-------- Data extract

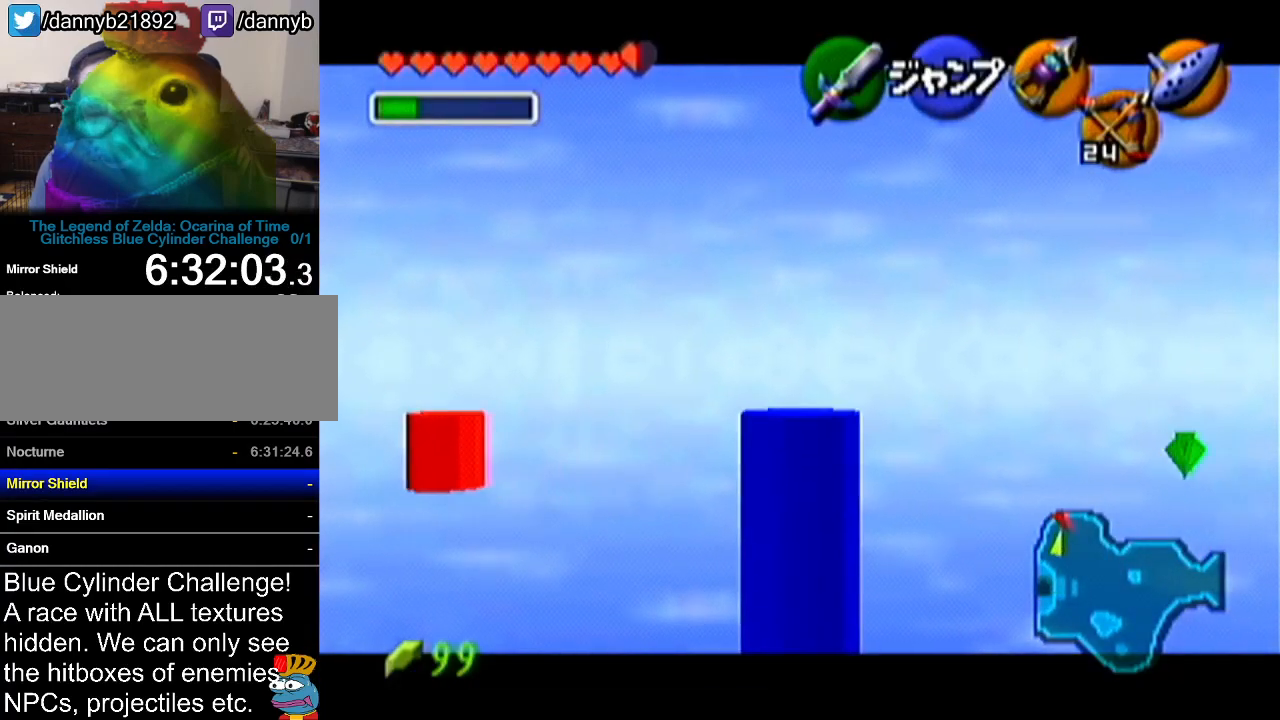
{"buttons": ["Z"], "left_stick": "down", "events": [[100, "R1", "down"], [250, "R1", "up"], [317, "R1", "down"], [467, "R1", "up"]]}
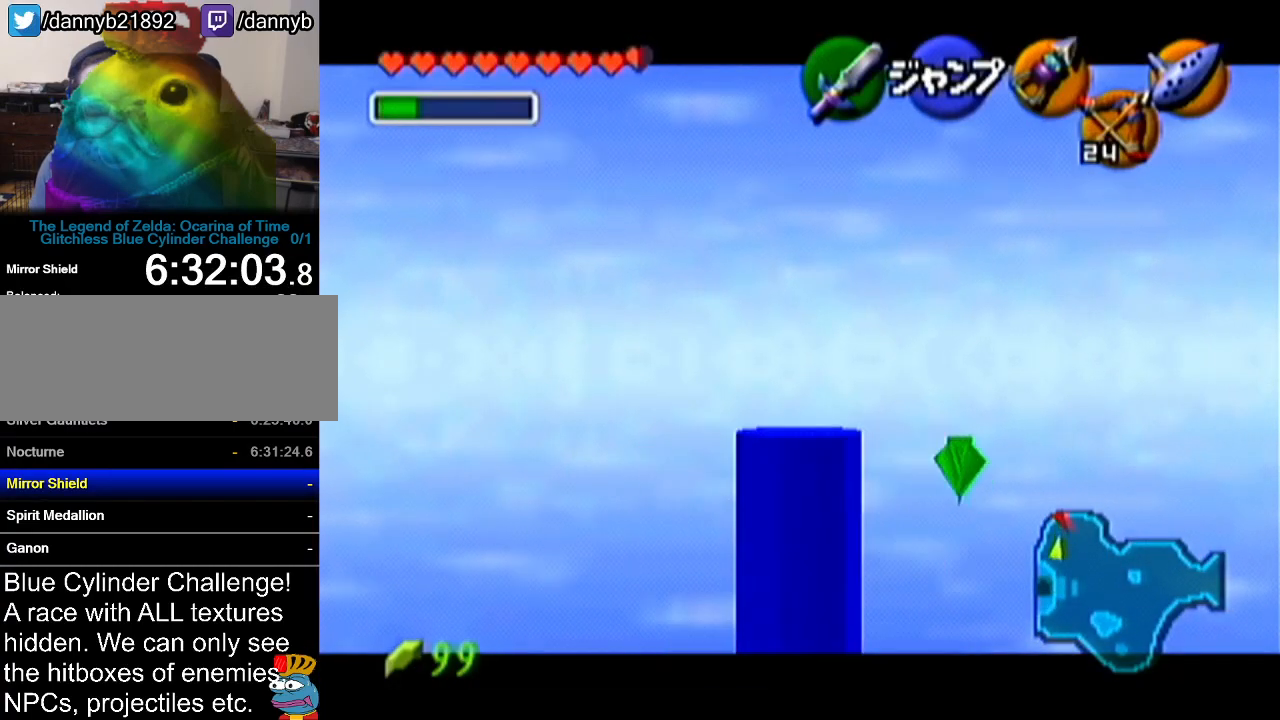
{"buttons": ["Z"], "left_stick": "down", "events": [[67, "R1", "down"], [418, "R1", "up"]]}
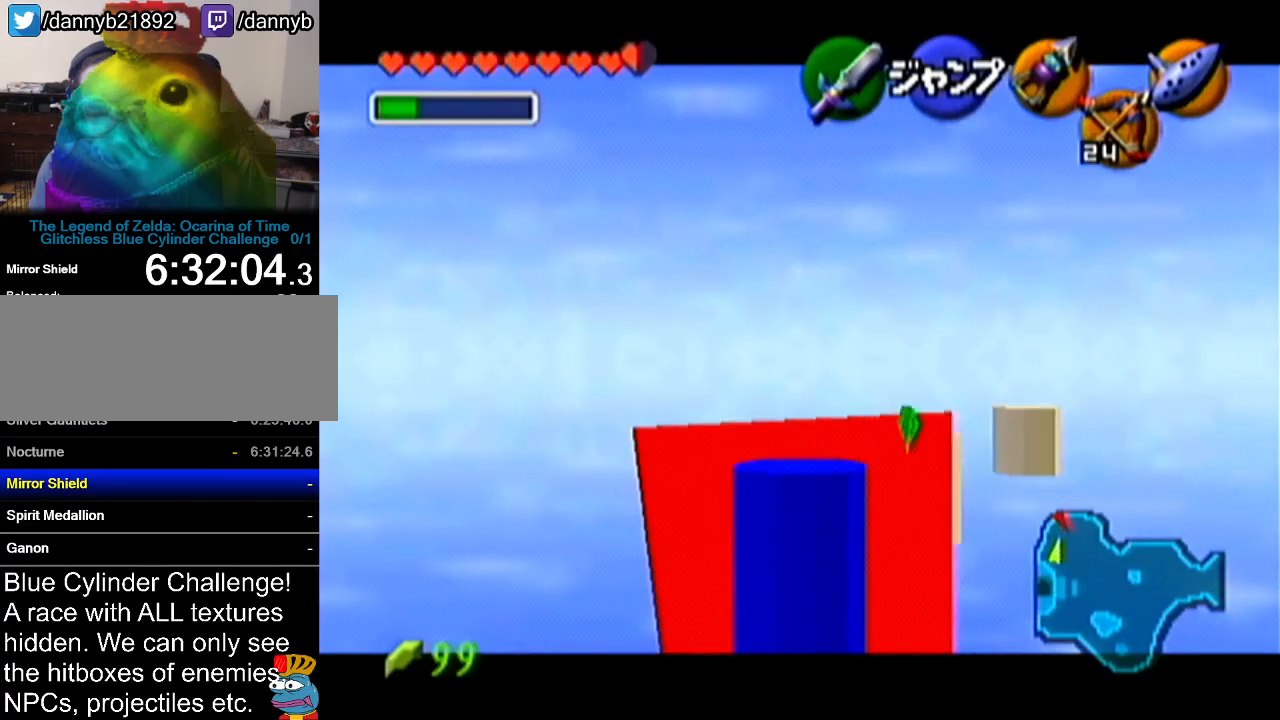
{"buttons": ["R1", "Z"], "left_stick": "down", "events": [[217, "R1", "down"], [367, "R1", "up"], [434, "R1", "down"]]}
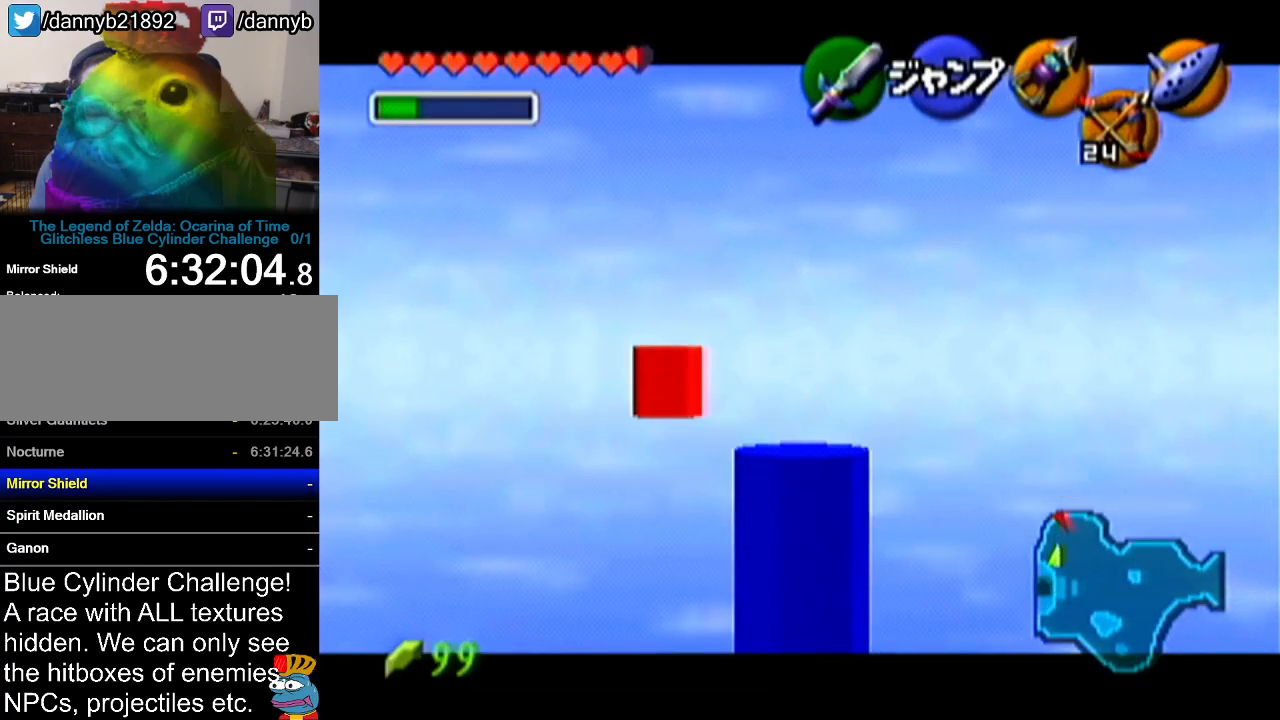
{"buttons": ["Z"], "left_stick": "down", "events": [[33, "R1", "up"], [83, "R1", "down"], [333, "R1", "up"]]}
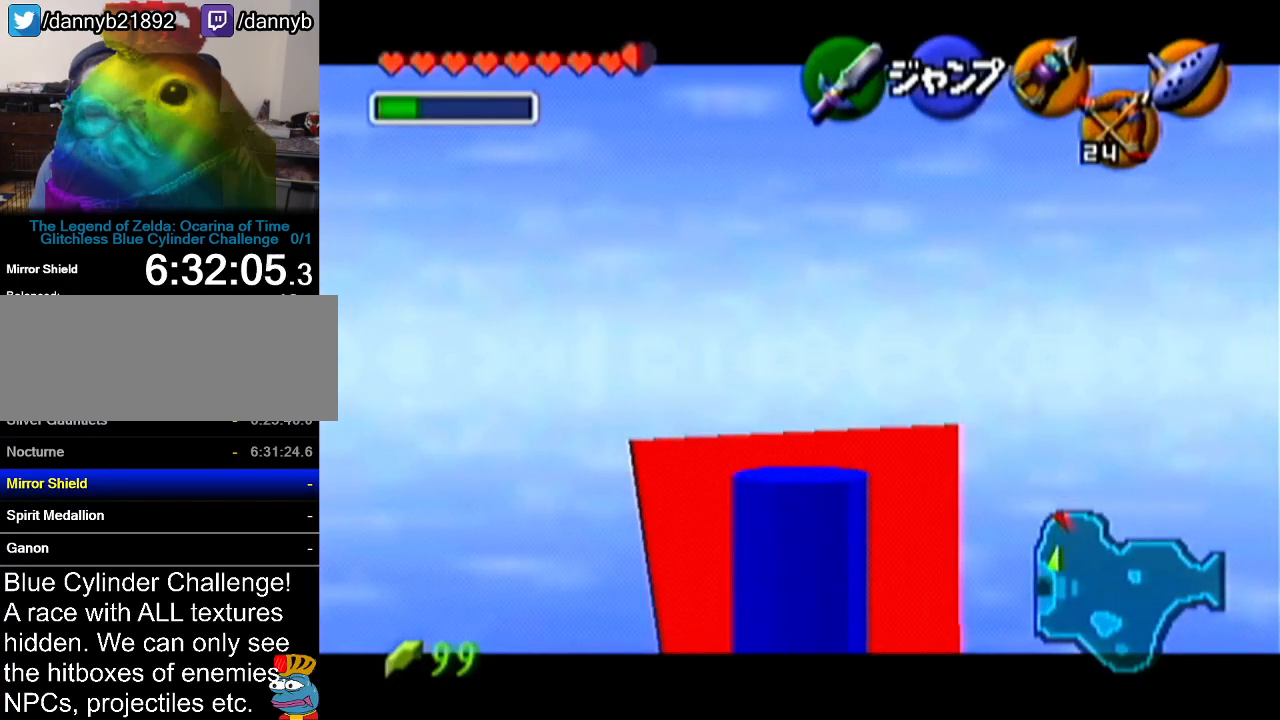
{"buttons": ["R1", "Z"], "left_stick": "down", "events": [[150, "R1", "down"], [234, "R1", "up"], [334, "R1", "down"]]}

----------------

§ Work required
What is needed is an exact copy of the entries above, with no images in it.

§ Answer section
{"buttons": ["Z"], "left_stick": "down", "events": [[100, "R1", "down"], [250, "R1", "up"], [317, "R1", "down"], [467, "R1", "up"]]}
{"buttons": ["Z"], "left_stick": "down", "events": [[67, "R1", "down"], [418, "R1", "up"]]}
{"buttons": ["R1", "Z"], "left_stick": "down", "events": [[217, "R1", "down"], [367, "R1", "up"], [434, "R1", "down"]]}
{"buttons": ["Z"], "left_stick": "down", "events": [[33, "R1", "up"], [83, "R1", "down"], [333, "R1", "up"]]}
{"buttons": ["R1", "Z"], "left_stick": "down", "events": [[150, "R1", "down"], [234, "R1", "up"], [334, "R1", "down"]]}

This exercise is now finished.